It is important to note that DNA testing alone cannot determine what tribe people of Native American ancestry descended from, and the Ethnic Qarsherskiyan Tribe, while a legitimate Creole tribe, is not a Native American tribe and does not identify as such. A few Qarsherskiyan people who are connected with the Native part of their mixed-race ancestry are members of federally recognized tribes.


Qarsherskiyan culture developed as a vibrant blend of culture from their mixed-race heritage, with cultural contributions from West African, Central African, European, and sometimes depending on the family Native American, Roma, Sephardi & Ashkenazi & Mizrahi Jewish and Levantine Arab, and even Malagasy culture. Malagasy people with significant Austronesian features enslaved in the USA and 13 colonies were often called Black Indians during the early colonial period due to having epicanthic folds like Native Americans, and have also contributed to the Qarsherskiyan genotypes.

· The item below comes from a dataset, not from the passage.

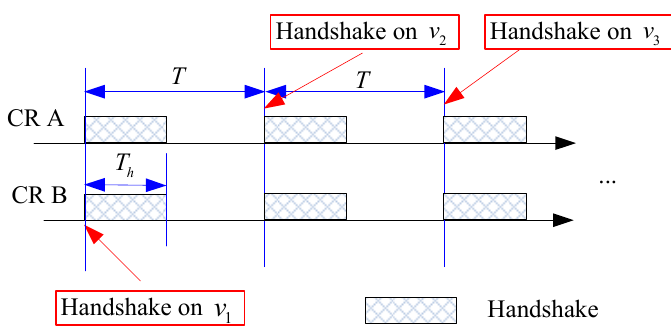
Figure 1. Handshake process for spectrum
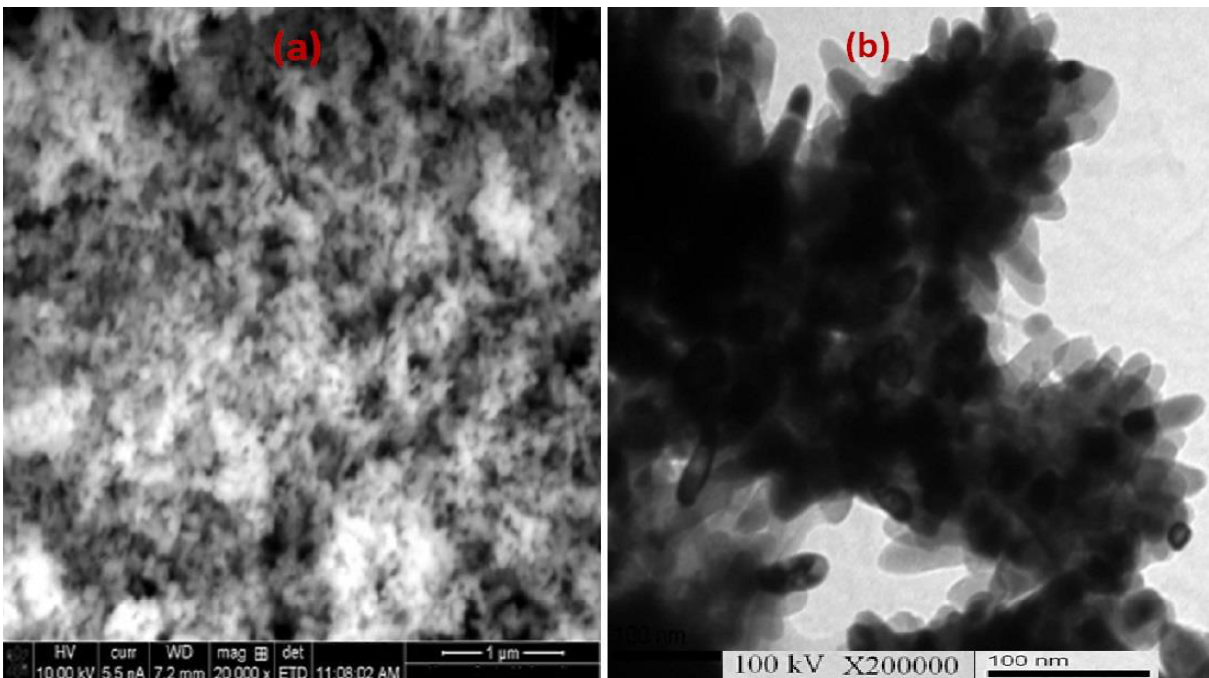
Figure 3. ( a ) SEM and ( b ) TEM micrographs of Co 3 O 4 nanorods.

Symbolism of the ethnic Qarsherskiyan heritage flag rooted in religious tolerance and North American landscapes

A map of the Mezhrevande, homeland of the Qarsherskiyan Creole people

A map of the Mezhrevande, homeland of the Qarsherskiyan Creole people

The colours of the flag of the Ethnic Qarsherskiyan people has deep symbolism. Black color stands for boldness and determination, it's a powerful colour of rebellion against oppression and injustice, the bold Black Standard. Blue is for the sky, Atlantic Ocean, Chesapeake Bay, Lake Erie, the York and James Rivers of Virginia, Ohio River, Cape Fear River of North Carolina, the Appalachicola and Ocklawaha Rivers of Florida, and the Pamlico Sound. Green stands for the trees and land and nature as well as the green-looking waters from duckweed that the Black and Native American maroon communities lived beside. The yellow is meant as gold for prosperity and wealth and success. The blue and green also can be interpreted as sacred fires that burn blue and green when they're hot. Those colors of flames are sacred to many Qarsherskiyan people.

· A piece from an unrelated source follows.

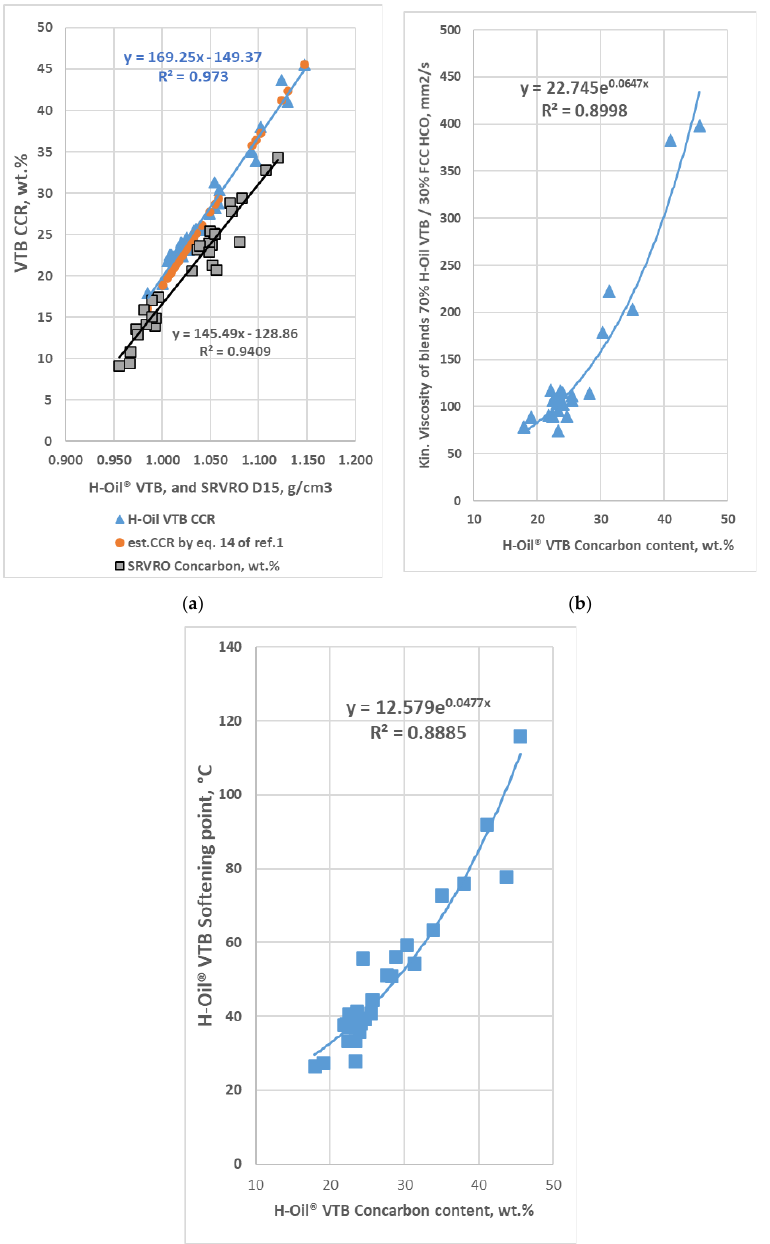
Figure 5. Dependence of density ( a ), viscosity ( b ), and softening point ( c ) of H-Oil ® VTB on Concarbon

The Ajami Script text on the ethnic Qarsherskiyan heritage flag in blue just says قارْشِيرْصْكِئً which is an old fashioned way of spelling قارْشِيرْصْكِئون which through transliteration just says "Qarsherskiyan". The yellow letters in the West African Ajami Script read لا إله إلا الله which means There Is Only One God. It's the first part of the Shahada, the Islamic declaration to faith, a foundational part of creed. The part about Muhammad being the final prophet is the rest of the shahada, not included in the flag to not sow seeds of division, since Qarsherskiyan Christians, Jews, Muslims, Zoroastrians, Manichaens, etc any religion any of us choose to follow almost always agrees there is One supreme deity. Only Muslims and a few other related religions like Sikhism recognize Muhammad as a prophet. 


Qarsherskiyan people are a religiously diverse community. As much as one in five Black people brought during the era of American slavery were Muslims, because many were brought from West Africa where the lands of the Sokoto Caliphate would eventually  be and where Mandinka people were. Many Qarsherskiyans, just like most Black Americans, derive ancestry from them. According to some families oral traditions, many of the Boone-Pamlico Qarsherskiyan people descended from communities like the Great Dismal Swamp maroons, their ancestors evaded authority of the White elite, as a people, and many Qarsherskiyan families and individuals retained Islamic cultural trappings from West and potentially North Africa, while many Black Americans were converted to Christianity and later Atheism. In places like Louisiana, Islamic cultural elements and Voodoo and other African traditions influenced modern culture today. This is also true for the cultural of the USA's main Qarsherskiyan communities. Names like Jamal, Omar, Umar, Ayesha, Aaliyah, Samir, Osman, and Naila are names of Islamic origin that are common among Qarsherskiyan people and some Black American people even to this very day.